Top of RECORDED INFORMATION

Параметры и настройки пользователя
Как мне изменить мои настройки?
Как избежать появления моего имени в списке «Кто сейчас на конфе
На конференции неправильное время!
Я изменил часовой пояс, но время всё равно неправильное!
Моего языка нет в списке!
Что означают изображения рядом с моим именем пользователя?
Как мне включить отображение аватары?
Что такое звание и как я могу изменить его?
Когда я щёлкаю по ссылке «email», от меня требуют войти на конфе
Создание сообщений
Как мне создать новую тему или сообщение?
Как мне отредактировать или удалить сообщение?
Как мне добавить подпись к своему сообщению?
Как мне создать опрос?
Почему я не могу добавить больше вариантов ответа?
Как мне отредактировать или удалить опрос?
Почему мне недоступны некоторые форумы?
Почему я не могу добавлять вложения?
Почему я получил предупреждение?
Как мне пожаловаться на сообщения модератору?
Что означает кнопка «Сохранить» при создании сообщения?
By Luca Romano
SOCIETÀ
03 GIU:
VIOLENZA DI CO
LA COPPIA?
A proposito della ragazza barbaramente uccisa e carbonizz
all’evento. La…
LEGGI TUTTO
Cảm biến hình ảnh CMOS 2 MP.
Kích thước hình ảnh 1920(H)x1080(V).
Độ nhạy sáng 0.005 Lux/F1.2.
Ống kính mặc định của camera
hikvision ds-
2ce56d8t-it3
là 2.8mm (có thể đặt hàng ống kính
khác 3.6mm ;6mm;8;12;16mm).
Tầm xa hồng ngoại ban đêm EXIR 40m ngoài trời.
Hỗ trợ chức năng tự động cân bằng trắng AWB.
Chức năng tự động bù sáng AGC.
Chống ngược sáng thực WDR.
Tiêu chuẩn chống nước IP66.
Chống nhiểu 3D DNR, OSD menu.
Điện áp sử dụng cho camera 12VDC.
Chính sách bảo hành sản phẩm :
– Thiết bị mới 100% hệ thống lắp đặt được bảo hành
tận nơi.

Bottom of RECORDED INFORMATION

DIRECTIONS FOR THIS TASK
Return every line of the entries above that the string "camera" appears in.

SOLVED EXERCISE
Ống kính mặc định của camera
Điện áp sử dụng cho camera 12VDC.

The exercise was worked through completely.